Zählen Sie, in wie vielen Zeilen der Einträge die Zeichenfolge „True“ vorkommt, und nennen Sie nur diese Zahl.

┌─ Angezeigte Informationen

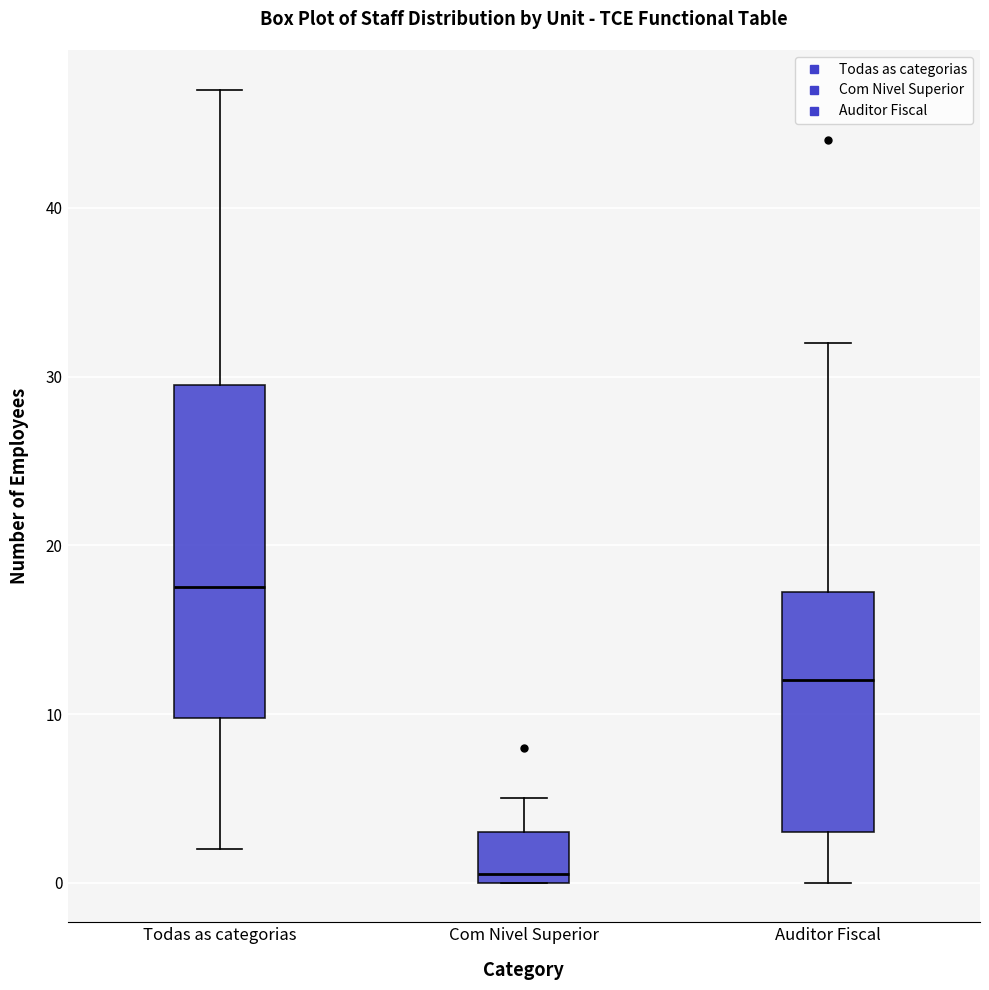

Comparing the boxes themselves (not the whiskers), which one is the tallest?

Todas as categorias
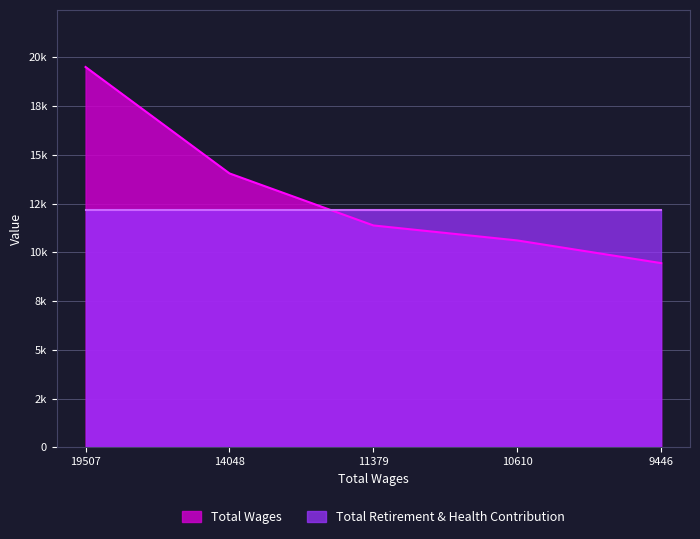

The chart shows a value of 3338 at 14048.0. True or false?

False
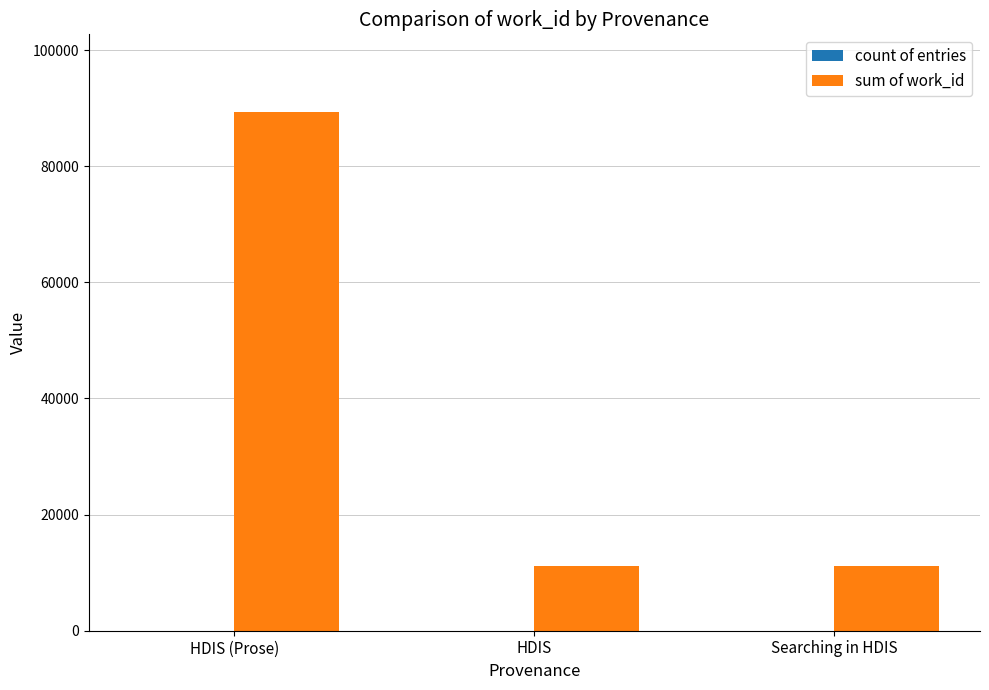

Are the bars horizontal?

No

└─

● Antwort: 1